Let’s get one thing straight: people aren’t born criminals. Society makes them. If we want to talk honestly about why crimes and criminals exist, we have to stop pointing fingers solely at individuals and start holding systems accountable. Crime doesn’t rise from a moral vacuum—it emerges from poverty, inequality, corruption, and the complete failure of the state to provide people with the dignity and opportunities they deserve.


Criminals exist because, for many, crime feels like the only option. In the Philippines, as of 2023, around 18.1% of the population—or roughly 19.9 million people—live below the poverty threshold (Philippine Statistics Authority [PSA], 2023). When people are shut out of stable employment, quality education, and even basic healthcare, illegal alternatives start to look like lifelines. Some turn to theft, drug peddling, or syndicates not out of malice but out of necessity. This is not to romanticize crime—but to acknowledge that desperation breeds it.


The narrative that crime is simply the result of “bad choices” or “moral failure” is not only outdated—it’s dangerous. When a child grows up in an informal settlement surrounded by violence, with overcrowded classrooms, no access to nutritious food, and parents who themselves are struggling to survive, the idea of personal choice becomes a cruel myth. The United Nations Office on Drugs and Crime (UNODC) recognizes that socioeconomic exclusion and inequality are major drivers of criminal behavior, particularly in urban areas where the gap between the rich and poor is stark (UNODC, 2019).

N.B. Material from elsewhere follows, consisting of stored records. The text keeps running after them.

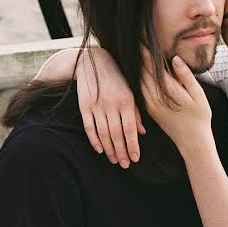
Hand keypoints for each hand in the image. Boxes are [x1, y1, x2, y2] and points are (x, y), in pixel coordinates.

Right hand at [76, 48, 145, 167]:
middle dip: (121, 152)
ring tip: (114, 160)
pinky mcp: (84, 106)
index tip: (135, 159)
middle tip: (125, 164)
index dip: (132, 146)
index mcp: (126, 100)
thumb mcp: (130, 91)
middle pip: (117, 134)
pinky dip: (94, 140)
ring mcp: (97, 105)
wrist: (94, 62)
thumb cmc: (117, 78)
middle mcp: (111, 104)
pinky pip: (89, 127)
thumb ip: (136, 112)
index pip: (130, 129)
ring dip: (109, 149)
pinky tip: (99, 149)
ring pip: (103, 133)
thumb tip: (142, 133)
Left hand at [139, 49, 212, 151]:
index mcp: (167, 92)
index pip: (152, 66)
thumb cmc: (200, 117)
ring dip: (136, 66)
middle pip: (142, 72)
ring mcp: (150, 105)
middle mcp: (155, 98)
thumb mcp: (198, 95)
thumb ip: (186, 77)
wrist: (192, 142)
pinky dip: (138, 79)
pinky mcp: (149, 110)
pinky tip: (137, 70)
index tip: (140, 38)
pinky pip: (140, 90)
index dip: (145, 52)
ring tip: (133, 51)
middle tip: (133, 40)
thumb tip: (175, 59)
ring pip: (138, 81)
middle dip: (138, 56)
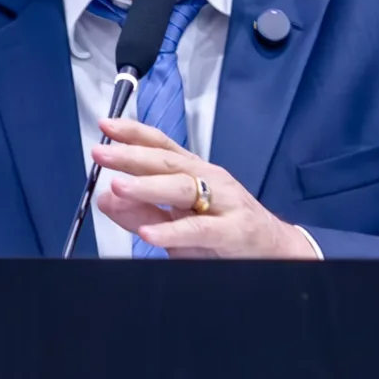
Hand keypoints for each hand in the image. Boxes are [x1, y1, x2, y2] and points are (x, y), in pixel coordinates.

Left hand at [91, 118, 318, 259]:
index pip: (162, 146)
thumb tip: (104, 199)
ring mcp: (224, 203)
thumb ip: (140, 211)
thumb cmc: (225, 231)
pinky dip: (172, 232)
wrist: (276, 251)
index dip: (134, 134)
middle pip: (168, 162)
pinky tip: (150, 234)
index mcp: (195, 172)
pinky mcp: (233, 231)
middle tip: (102, 153)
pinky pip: (199, 230)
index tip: (106, 127)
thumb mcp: (176, 222)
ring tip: (118, 187)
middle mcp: (210, 180)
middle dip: (132, 156)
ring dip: (148, 187)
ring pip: (182, 189)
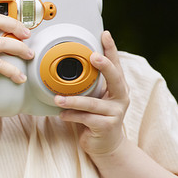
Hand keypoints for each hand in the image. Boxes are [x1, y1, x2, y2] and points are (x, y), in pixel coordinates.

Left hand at [54, 30, 128, 155]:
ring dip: (73, 100)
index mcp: (118, 86)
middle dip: (104, 66)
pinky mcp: (107, 126)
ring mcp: (115, 112)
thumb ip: (88, 84)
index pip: (116, 64)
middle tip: (92, 56)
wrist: (104, 144)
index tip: (104, 34)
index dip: (111, 49)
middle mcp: (121, 97)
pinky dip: (71, 116)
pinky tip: (61, 115)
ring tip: (57, 99)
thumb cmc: (95, 116)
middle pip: (115, 78)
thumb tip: (66, 63)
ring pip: (92, 103)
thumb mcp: (94, 97)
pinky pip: (86, 118)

To make things worse, the criminal justice system often punishes poverty while shielding privilege. Steal a cellphone and you risk years in jail. Launder billions through fake foundations and you might get elected to public office. A 2020 report by Human Rights Watch described the Philippine justice system as “deeply flawed, prone to errors, and vulnerable to political abuse,” especially in the prosecution of poor and marginalized citizens (Human Rights Watch, 2020). Corruption festers in this environment, and crime flourishes when the state itself sets a bad example.

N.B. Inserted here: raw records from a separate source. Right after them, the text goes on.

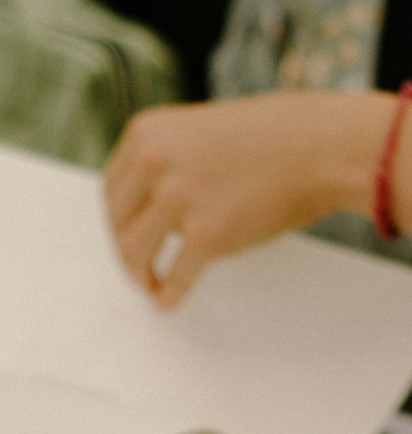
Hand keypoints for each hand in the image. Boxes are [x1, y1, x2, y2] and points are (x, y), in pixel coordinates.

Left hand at [104, 93, 372, 307]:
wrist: (321, 145)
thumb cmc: (269, 139)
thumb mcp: (197, 132)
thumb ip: (165, 162)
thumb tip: (142, 212)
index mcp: (147, 134)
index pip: (113, 190)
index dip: (118, 221)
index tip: (127, 236)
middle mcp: (155, 162)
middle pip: (118, 224)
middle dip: (126, 250)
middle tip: (140, 267)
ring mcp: (179, 199)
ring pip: (134, 254)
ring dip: (140, 276)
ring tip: (152, 285)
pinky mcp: (206, 235)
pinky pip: (174, 278)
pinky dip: (168, 296)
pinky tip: (168, 302)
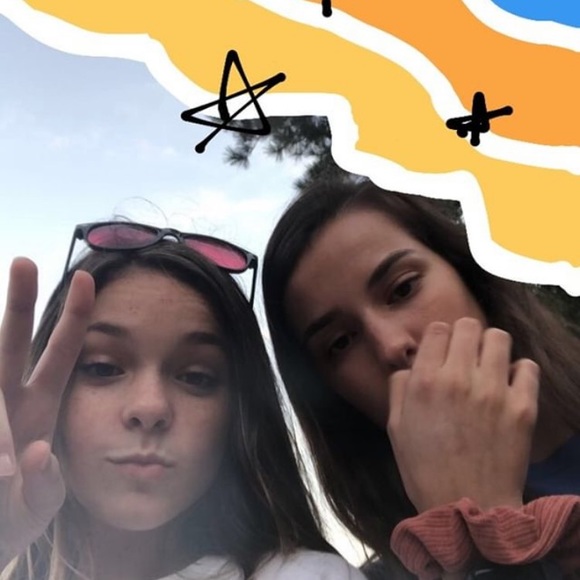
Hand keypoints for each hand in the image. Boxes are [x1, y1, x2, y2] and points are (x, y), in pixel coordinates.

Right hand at [0, 258, 93, 565]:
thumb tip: (36, 454)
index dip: (76, 318)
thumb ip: (45, 488)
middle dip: (19, 303)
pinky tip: (3, 469)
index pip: (62, 353)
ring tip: (7, 467)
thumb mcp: (39, 507)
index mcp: (40, 406)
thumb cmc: (12, 519)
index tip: (88, 280)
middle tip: (27, 261)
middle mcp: (8, 399)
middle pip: (12, 341)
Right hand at [387, 317, 538, 513]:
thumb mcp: (395, 427)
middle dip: (465, 336)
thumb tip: (410, 365)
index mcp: (425, 381)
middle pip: (468, 326)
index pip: (438, 329)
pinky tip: (509, 385)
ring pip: (499, 338)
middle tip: (465, 356)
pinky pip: (528, 367)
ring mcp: (494, 391)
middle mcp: (458, 378)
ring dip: (491, 348)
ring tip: (488, 367)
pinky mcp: (523, 407)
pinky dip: (518, 371)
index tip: (442, 351)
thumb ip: (399, 387)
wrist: (467, 506)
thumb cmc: (424, 469)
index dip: (439, 337)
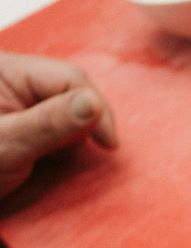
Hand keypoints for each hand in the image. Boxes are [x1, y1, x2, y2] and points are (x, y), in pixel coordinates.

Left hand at [0, 51, 117, 197]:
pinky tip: (51, 162)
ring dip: (74, 138)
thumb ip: (51, 123)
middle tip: (83, 155)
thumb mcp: (8, 144)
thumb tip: (94, 104)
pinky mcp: (23, 124)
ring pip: (69, 112)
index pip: (70, 79)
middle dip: (84, 125)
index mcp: (5, 71)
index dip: (95, 110)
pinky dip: (63, 146)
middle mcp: (12, 81)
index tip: (108, 146)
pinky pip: (58, 128)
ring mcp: (18, 102)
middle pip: (71, 93)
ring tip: (53, 161)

And yet, the government’s response has been painfully predictable: harsher punishments, more jails, more force. This punitive approach does not work. Criminologists and justice reform advocates have repeatedly emphasized that increasing the severity of punishment has little to no effect on crime rates—what matters more is the certainty of being caught and the fairness of the system (Nagin, 2013).


If we are serious about addressing crime, we must stop treating it as a personal failure and begin treating it as a societal one. That means investing in public services, creating real employment opportunities, raising the quality of education, improving mental health support, and rooting out corruption—especially among the elite. Crimes and criminals exist not because Filipinos are inherently lawless, but because our society is deeply unjust. No amount of death penalties or militarized crackdowns will fix what inequality and impunity have broken. What will? Compassion, structural reform, and a justice system that serves everyone—not just those who can afford it.